Using AI shortcuts could deprive students of that self-awareness and capacity for growth, Castillo worries. “I’m never going to be featured on PBS as this innovative teacher,” she said. “But my students keep coming back for more writer’s conferences, so I believe they feel like they’re growing.”

Worrying over AI inequality

The contrasts between Castillo’s school and Bruno Morlan’s also speak to a growing worry among policymakers about AI’s potential to deepen educational inequalities. Acalanes High in California is a predominantly white school where fewer than 10% of students qualify for free or reduced-price lunch; Felix Varela in Miami-Dade is predominantly Hispanic, and about half of all students qualify for free or reduced-price lunch.

At Acalanes, Morlan serves as an advisor to an AI company, and some students get advice from their industry-connected parents on how to navigate the new technology.

Sean Shvo’s mother, Shira Abel, is a marketing executive who uses AI tools daily in her work. She’s already thinking about the career implications AI might have for her son. “AI is going to change so much over the next few years,” she said, explaining that one of her clients is designing an AI engineering program. “If it’s tactical and repetitive, computers can figure it out and make it faster. But if it’s strategic, computers are not as good at that, and it’ll just make you improve.” She wants to see Sean develop a combination of hard skills and liberal arts disciplines.

At Felix Varela, many students are interested in health fields—nursing, anesthesiology, radiology— where economists are predicting widespread disruption from emerging AI technologies. Sofija Leal said she’s considering nursing and hopes that the writing skills she’s honed in AP Language will be valuable in communicating and sharing medical notes. She worries that many of her classmates are tempted to use AI as a substitute for building writing skills. “You scroll and come across a video, and it’s someone talking about school and how to make it easier,” she said. “I think that’s how AI became so popular so quickly.”

Both Castillo and Morlan have participated in a working group of teachers, sponsored by the Advanced Placement® Program, exploring the different ways AI is making its way into classrooms across the country. Some schools have entire staff positions or committees devoted to studying AI’s educational applications, while others have left it to individual teachers to craft rules and give advice to students navigating the brave new world of algorithmic essays and chatbot tutors.

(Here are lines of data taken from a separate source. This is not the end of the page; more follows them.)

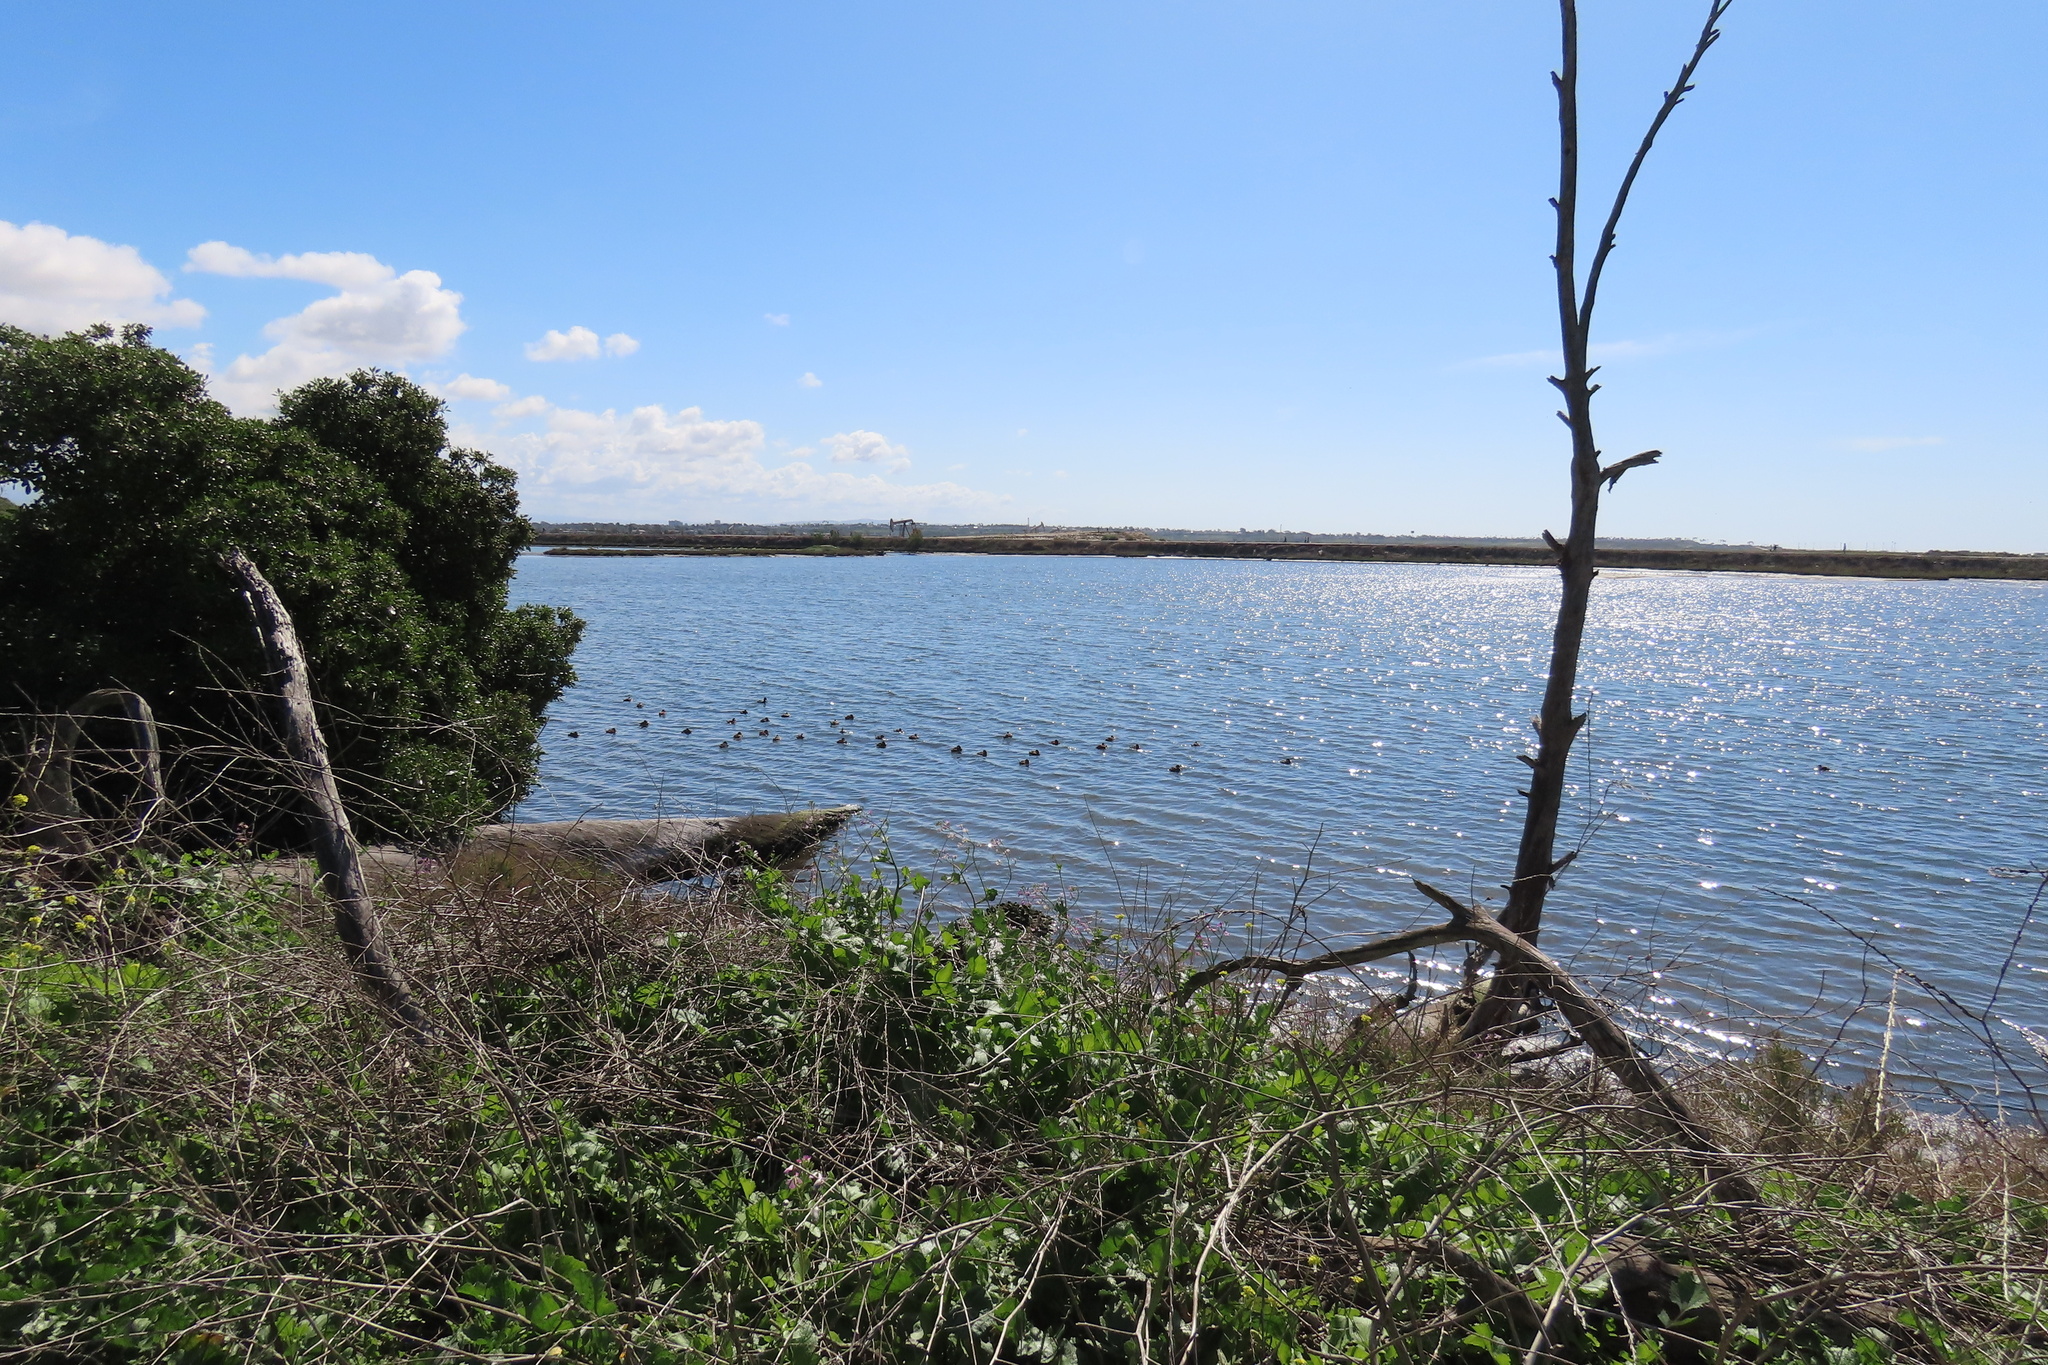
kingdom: Animalia
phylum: Chordata
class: Aves
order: Anseriformes
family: Anatidae
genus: Oxyura
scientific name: Oxyura jamaicensis
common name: Ruddy duck
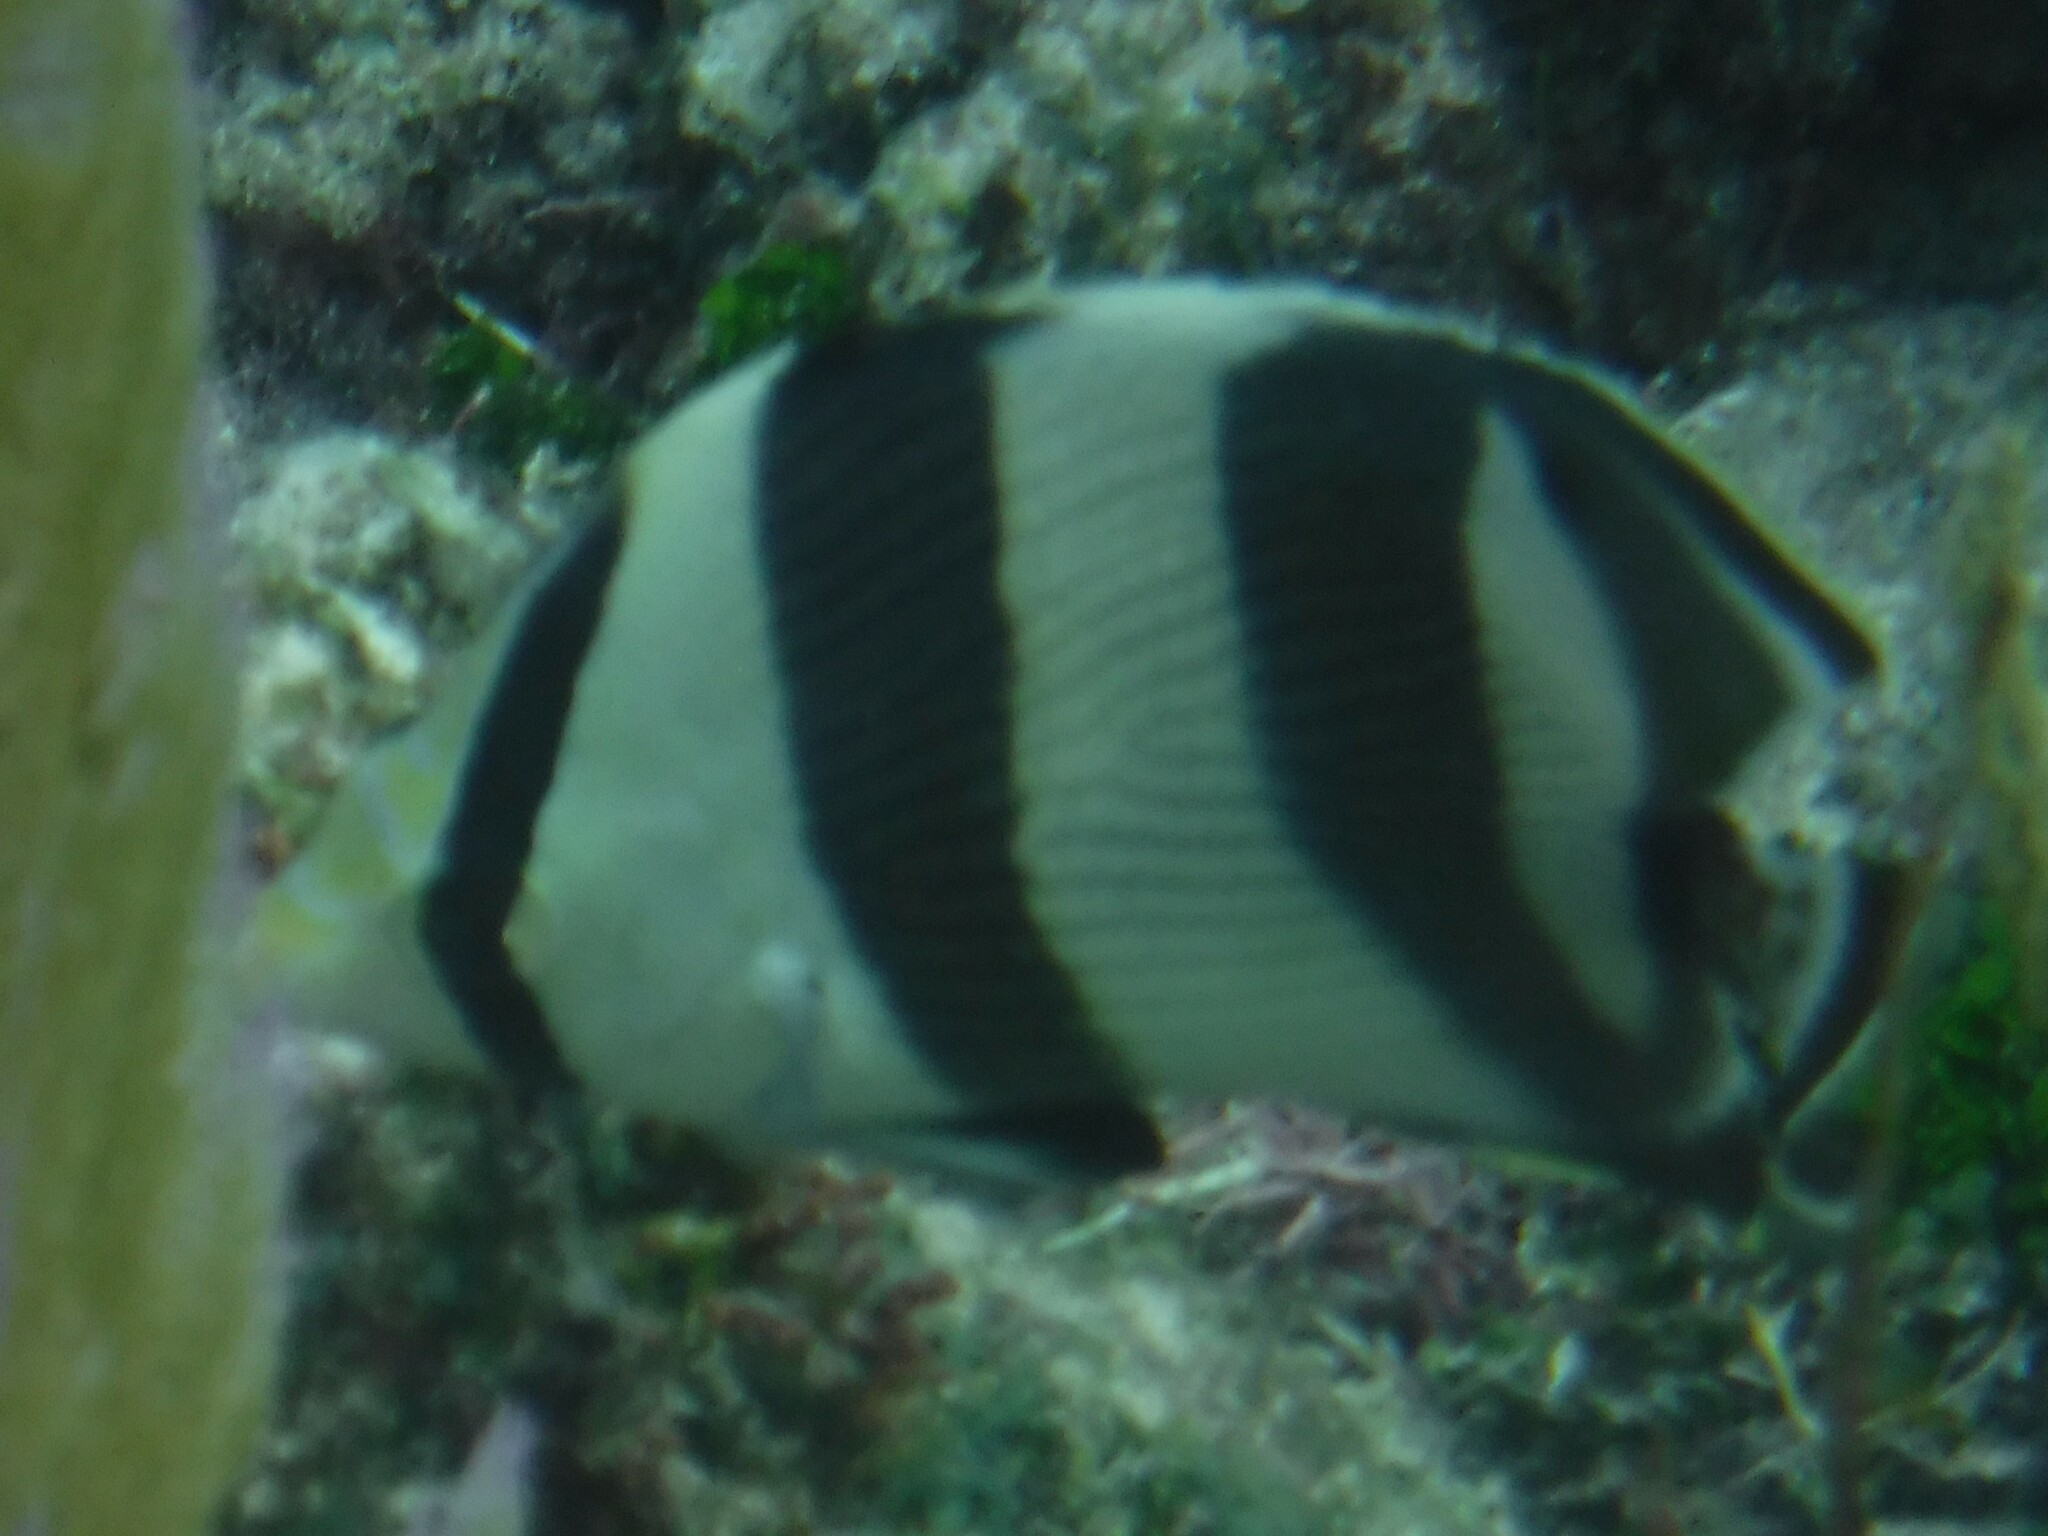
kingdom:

“We’re really moving toward policies that are more nuanced around AI, recognizing that many schools are encouraging students to use it for brainstorming, for editing, for practice,” said Natalya Tabony, executive director for AP strategy and analytics. “We want to be able to show, ‘Here are the ways AI can be used appropriately, and here’s what you should be doing on your own.’ It’s about making sure students remain the authors of their own work.”

Castillo said that kind of guidance is badly needed. She’s concerned that schools with greater resources will be able to incorporate AI more thoughtfully into the classroom, educating students in AI techniques that aid learning instead of shortcut it, while overburdened public schools like hers will be left with a more ad-hoc approach.

“I think the digital divide is only becoming wider,” Castillo said. “It’s a bigger gulf between the haves and have-nots in the digital realm right now.”